-
Notifications
You must be signed in to change notification settings - Fork 8k
Description
You have to provide the following information whenever possible.
Describe what's wrong
I have a PostgreSQL cluster with 2 databases, let's say A and B, hosted on Kubernetes. At any given point in time, there is a Kubernetes service that points to whichever database is the primary.
I set up my MaterializedPostgreSQL engine to point to that Kubernetes service, which when I set it up was pointing to A. At some point, several days later, a failover occurred and the primary had become B.

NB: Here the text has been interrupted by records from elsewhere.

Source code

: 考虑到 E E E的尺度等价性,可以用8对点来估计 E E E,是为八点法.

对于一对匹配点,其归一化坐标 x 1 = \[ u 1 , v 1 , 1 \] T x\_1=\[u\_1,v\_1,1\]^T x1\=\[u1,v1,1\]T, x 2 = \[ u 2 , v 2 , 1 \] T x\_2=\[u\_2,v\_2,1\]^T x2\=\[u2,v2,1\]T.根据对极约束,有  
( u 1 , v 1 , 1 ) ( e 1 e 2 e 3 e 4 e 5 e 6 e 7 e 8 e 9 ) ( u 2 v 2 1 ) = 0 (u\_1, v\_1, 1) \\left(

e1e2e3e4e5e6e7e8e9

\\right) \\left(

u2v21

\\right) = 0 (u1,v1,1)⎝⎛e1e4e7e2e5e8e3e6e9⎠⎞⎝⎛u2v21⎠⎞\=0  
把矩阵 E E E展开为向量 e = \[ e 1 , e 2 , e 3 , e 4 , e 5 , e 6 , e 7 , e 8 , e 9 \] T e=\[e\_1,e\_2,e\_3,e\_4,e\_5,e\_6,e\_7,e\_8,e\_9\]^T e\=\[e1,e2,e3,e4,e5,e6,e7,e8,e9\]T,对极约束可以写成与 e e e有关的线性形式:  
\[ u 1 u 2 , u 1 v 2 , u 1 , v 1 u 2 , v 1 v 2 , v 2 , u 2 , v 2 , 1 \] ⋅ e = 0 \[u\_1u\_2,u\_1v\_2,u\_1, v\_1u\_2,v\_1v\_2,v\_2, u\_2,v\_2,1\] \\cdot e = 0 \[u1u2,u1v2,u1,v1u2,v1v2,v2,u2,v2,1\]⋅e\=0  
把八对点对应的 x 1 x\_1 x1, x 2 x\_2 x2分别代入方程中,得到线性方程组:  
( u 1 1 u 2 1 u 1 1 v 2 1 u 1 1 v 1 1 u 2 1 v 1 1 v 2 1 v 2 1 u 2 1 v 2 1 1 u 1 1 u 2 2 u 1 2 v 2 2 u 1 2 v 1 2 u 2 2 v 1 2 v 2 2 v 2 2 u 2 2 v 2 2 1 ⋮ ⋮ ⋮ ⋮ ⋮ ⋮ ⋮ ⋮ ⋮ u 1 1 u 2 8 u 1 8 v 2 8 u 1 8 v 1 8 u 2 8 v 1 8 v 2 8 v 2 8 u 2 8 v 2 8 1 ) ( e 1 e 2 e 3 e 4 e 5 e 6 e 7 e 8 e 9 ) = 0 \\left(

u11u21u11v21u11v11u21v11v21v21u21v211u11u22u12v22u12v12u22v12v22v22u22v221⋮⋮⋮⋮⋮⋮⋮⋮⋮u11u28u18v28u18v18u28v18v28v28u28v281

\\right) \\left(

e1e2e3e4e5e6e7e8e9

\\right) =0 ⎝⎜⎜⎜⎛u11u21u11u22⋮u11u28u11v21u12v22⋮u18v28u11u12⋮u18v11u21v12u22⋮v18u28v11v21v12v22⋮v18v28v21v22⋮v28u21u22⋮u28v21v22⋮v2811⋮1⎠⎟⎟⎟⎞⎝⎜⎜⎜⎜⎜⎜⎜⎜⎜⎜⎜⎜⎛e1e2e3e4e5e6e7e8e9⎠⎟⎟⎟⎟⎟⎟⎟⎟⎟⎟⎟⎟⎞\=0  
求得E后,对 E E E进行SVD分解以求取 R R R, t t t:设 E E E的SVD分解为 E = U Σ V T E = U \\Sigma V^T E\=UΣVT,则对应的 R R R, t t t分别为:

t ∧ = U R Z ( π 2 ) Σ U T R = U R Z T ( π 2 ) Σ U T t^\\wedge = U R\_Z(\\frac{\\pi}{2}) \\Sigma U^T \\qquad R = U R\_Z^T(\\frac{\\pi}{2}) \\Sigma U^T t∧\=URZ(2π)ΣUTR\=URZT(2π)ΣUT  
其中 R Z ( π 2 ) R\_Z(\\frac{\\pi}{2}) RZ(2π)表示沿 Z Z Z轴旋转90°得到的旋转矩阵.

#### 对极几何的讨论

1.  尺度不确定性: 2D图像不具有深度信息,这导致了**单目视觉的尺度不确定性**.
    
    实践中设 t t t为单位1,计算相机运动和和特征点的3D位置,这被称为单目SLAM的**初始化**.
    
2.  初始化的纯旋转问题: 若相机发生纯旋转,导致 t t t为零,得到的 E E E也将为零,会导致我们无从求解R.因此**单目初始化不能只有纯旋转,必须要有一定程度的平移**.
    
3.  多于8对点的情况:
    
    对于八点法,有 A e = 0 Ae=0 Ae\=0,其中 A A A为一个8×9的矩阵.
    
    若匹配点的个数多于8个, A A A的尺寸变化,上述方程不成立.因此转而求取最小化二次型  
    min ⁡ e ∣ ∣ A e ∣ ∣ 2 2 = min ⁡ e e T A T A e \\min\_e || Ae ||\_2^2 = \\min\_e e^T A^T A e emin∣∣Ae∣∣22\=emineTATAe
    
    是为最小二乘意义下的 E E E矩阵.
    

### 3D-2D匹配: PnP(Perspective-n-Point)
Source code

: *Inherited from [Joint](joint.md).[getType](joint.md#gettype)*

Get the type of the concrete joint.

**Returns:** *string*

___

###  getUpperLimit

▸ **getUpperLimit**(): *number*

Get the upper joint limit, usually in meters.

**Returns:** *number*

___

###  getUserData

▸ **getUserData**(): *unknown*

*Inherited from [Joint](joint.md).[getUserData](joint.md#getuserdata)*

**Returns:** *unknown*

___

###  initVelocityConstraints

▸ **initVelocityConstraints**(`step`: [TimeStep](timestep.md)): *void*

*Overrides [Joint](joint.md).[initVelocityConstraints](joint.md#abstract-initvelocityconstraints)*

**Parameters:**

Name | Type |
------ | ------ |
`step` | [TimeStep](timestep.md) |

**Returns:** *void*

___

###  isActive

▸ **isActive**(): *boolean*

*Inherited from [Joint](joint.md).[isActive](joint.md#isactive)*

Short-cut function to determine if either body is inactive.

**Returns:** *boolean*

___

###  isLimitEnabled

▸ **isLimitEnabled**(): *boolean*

As a result, Clickhouse was no longer receiving things from the WAL logs, and the replication slot fell behind writes and started to pile up on disk, causing some problems on the primary.
I had to restart the Clickhouse pod in order to cause it to reconnect, which then properly reconnected to the primary.
Does it reproduce on recent release?
Version 21.8.4.51
Enable crash reporting
Unfortunately I lost logs when I killed the Clickhouse pod.
How to reproduce
Described above.
Expected behavior
The MaterializedPostgreSQL engine should detect when a failover has occurred (when it is connected to a read replica only) and reconnect.
Additional context
Tagging @kssenii . Very thankful for you work so far on this engine - it saved our team a lot of time setting up a custom sync, and is the reason we are choosing Clickhouse! Our sync time for a table of 30+ million rows in the same data center was under 10 minutes :), and our lag time has consistently been under 15 seconds even for inserts of 250k+ on PostgreSQL. Very impressive.